[[ PROVIDED TEXT open ]]

This piece first appeared in The Oldie in December 2012
The text here may not be identical to the published text  

Modern Times

Quantitative Easing explained

Printing money is easy to understand. A Government, short of cash, turns on the banknote presses and pays civil servants and suppliers with the new notes. But that means more money chasing the same amount of stuff. So prices go up. That means more money has to be printed and prices rise again. When Zimbabwe tried it in a few years ago inflation went super then hyper then ran out of prefixes. Before the crisis ended Government presses were turning out notes of one hundred trillion Zimbabwe dollars. That’s Z$100,000,000,000,000. Each was worth 33 US cents. Printing money is a Bad Idea.

So why is our very own Bank of England, cautious custodian of the national finances since 1694, now doing it? The Bank calls it QE. And if you thought Quantitative Easing was a heavy duty laxative, in a way it is. A lubricant for the logjam which stops banks lending to businesses which stops businesses growing which keeps the economy in the doldrums which stops banks lending to businesses which… you get the picture. Here’s how it works.

[[ PROVIDED TEXT closed ]]

## WHAT THIS TASK INVOLVES
Carry on the piece explaining Quantitative Easing from its last sentence. The records that follow play no part in this work.

[[ GIVEN INFORMATION open ]]

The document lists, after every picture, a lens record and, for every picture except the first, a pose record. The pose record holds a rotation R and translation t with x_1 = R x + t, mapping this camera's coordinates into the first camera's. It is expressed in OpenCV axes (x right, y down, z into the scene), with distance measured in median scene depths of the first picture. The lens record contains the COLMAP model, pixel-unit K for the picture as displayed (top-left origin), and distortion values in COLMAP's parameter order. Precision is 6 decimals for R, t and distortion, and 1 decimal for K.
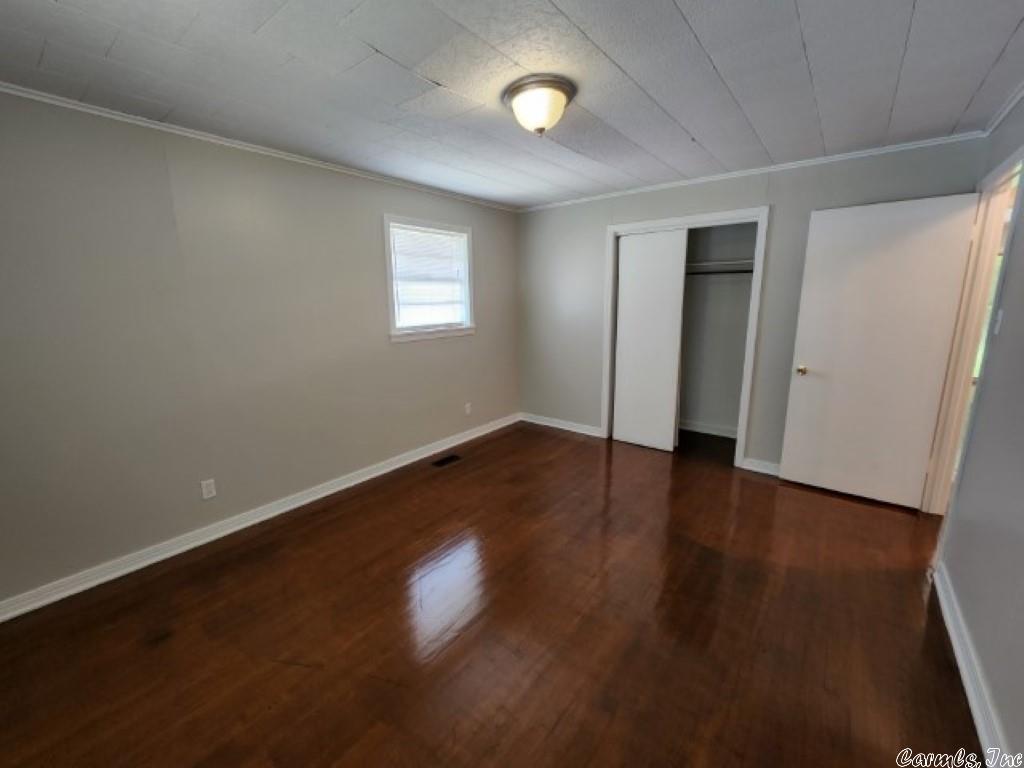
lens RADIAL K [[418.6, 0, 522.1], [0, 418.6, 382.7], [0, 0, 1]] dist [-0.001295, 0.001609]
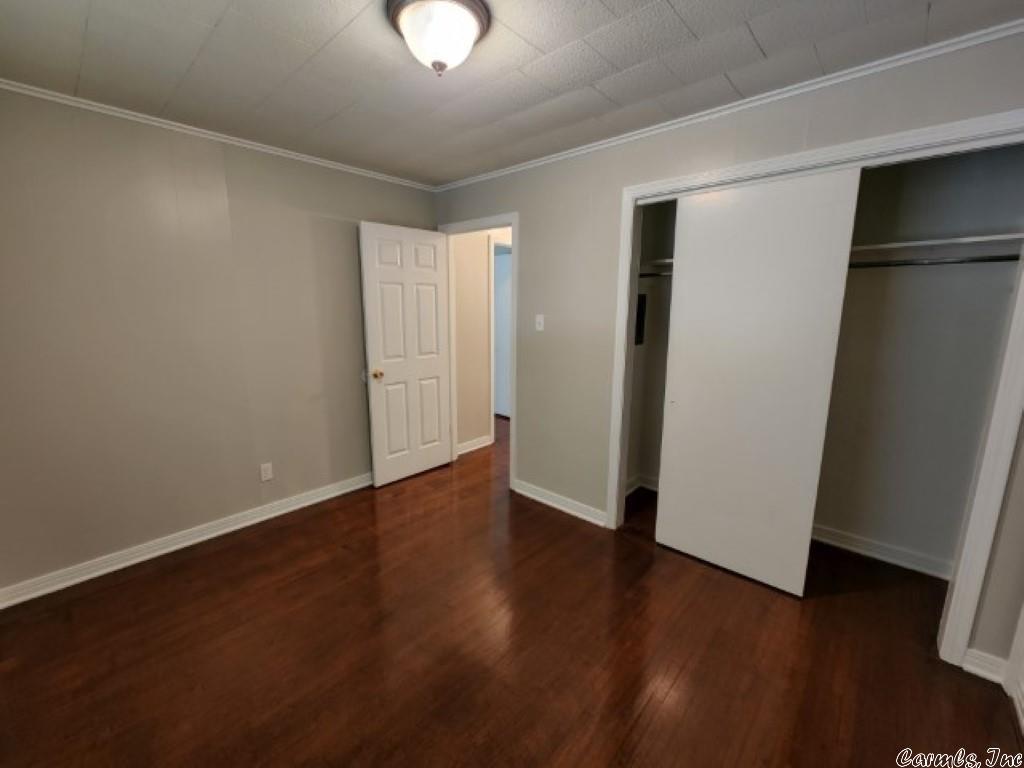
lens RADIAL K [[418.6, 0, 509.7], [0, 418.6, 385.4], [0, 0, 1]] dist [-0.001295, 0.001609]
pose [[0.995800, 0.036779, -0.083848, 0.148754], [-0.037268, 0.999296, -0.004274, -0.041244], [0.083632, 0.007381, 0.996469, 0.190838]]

[[ GIVEN INFORMATION closed ]]
[[ GIVEN INFORMATION open ]]

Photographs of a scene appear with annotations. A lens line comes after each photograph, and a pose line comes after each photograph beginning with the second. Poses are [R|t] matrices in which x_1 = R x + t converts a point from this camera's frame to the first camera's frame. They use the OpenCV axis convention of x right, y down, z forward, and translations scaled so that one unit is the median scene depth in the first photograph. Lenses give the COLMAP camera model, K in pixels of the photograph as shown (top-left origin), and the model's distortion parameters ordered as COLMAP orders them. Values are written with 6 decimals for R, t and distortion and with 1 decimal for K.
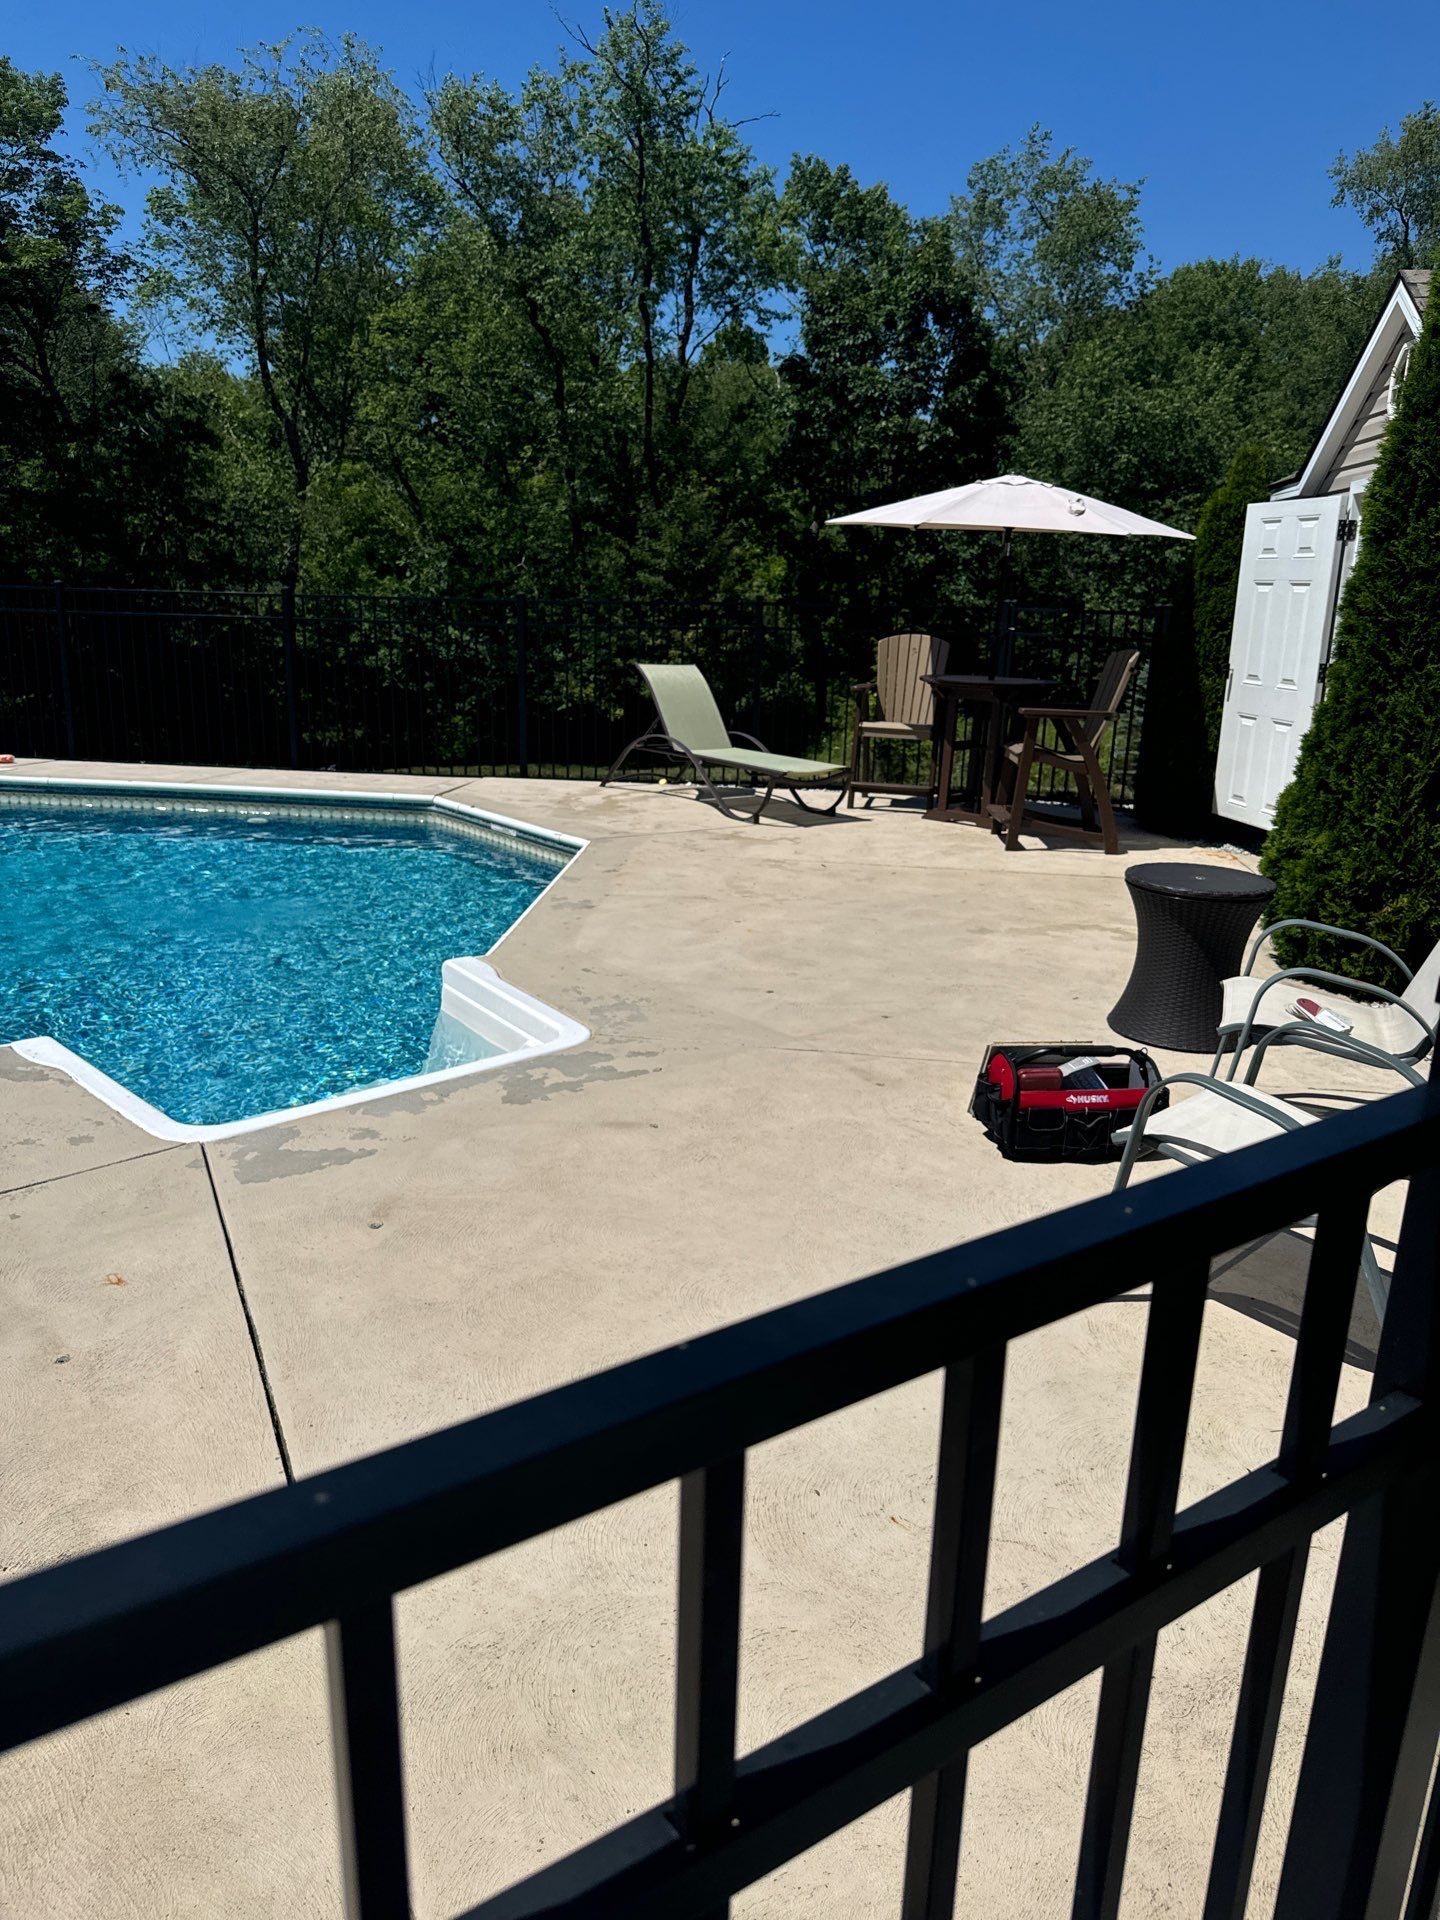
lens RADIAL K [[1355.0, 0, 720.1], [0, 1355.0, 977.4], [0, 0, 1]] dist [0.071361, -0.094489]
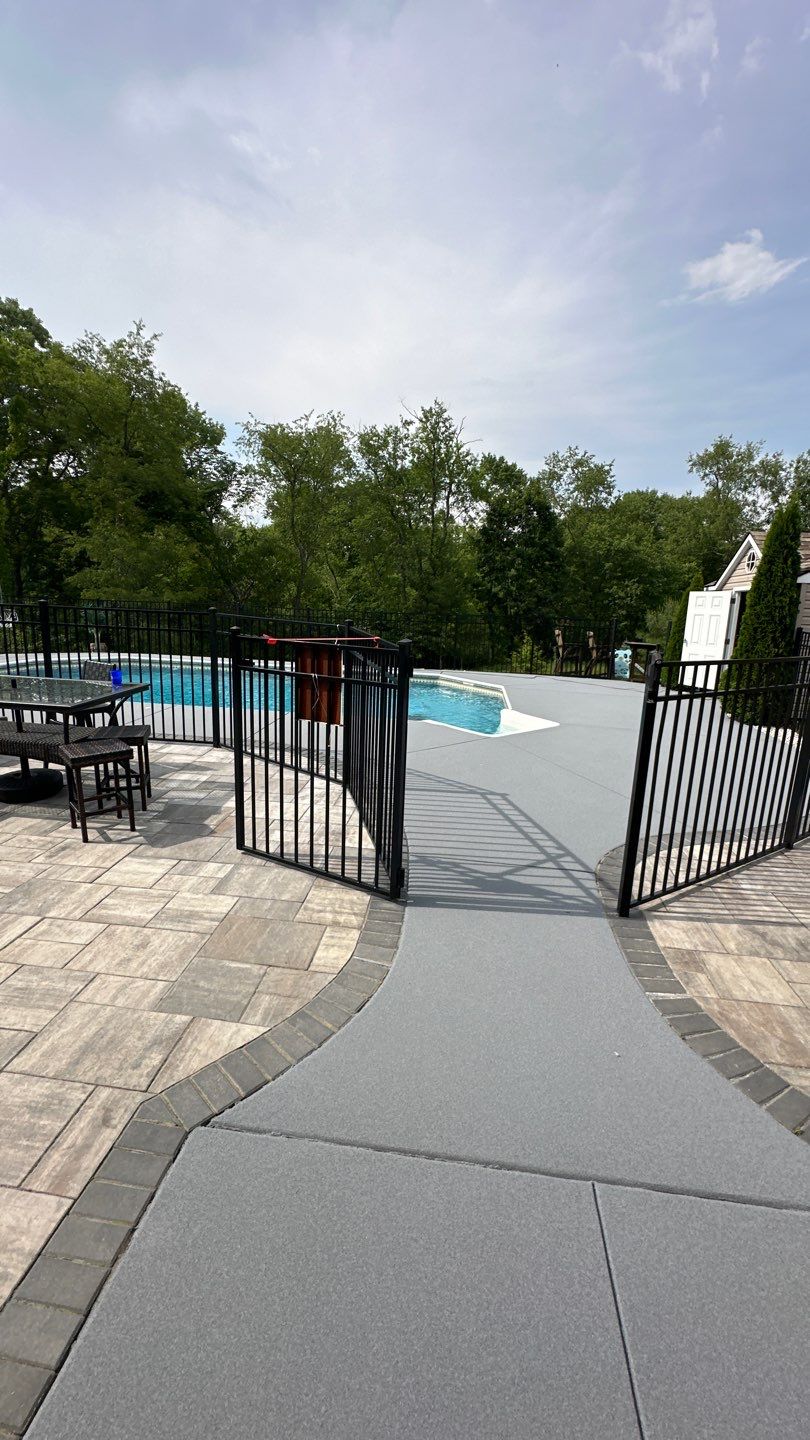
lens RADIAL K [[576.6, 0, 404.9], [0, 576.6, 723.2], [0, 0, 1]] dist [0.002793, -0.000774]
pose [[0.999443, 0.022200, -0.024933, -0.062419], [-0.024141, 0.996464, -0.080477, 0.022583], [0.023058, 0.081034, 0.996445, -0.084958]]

[[ GIVEN INFORMATION closed ]]

## YOUR RESPONSE
Every year the Government spends more than it raises in tax. In 2011/12 the shortfall was £126 billion. The Government covers that gap by borrowing. You lend it £100 and it gives you a piece of paper – a Government bond – promising your money back at a future date and paying interest twice a year until then. These bonds are bought by pension funds, banks, and foreign states. Although the interest rates are low – less than 1% in many cases – the lenders are (virtually) certain they will get their money back at the end of the bond’s life.

Money lent to the Government is dead – the lender can’t use it. So the Bank came up with the wheeze of buying back the debt. The lender gets money to spend and the dead money – the bonds – goes into the Bank’s safe. To buy them the Bank magics money out of thin air. It doesn’t physically print it – the Bank hates the phrase ‘printing money’ largely because it doesn’t want to be compared to Zimbabwe. It is ‘created electronically’. In other words it just puts positive numbers into the firms’ bank accounts.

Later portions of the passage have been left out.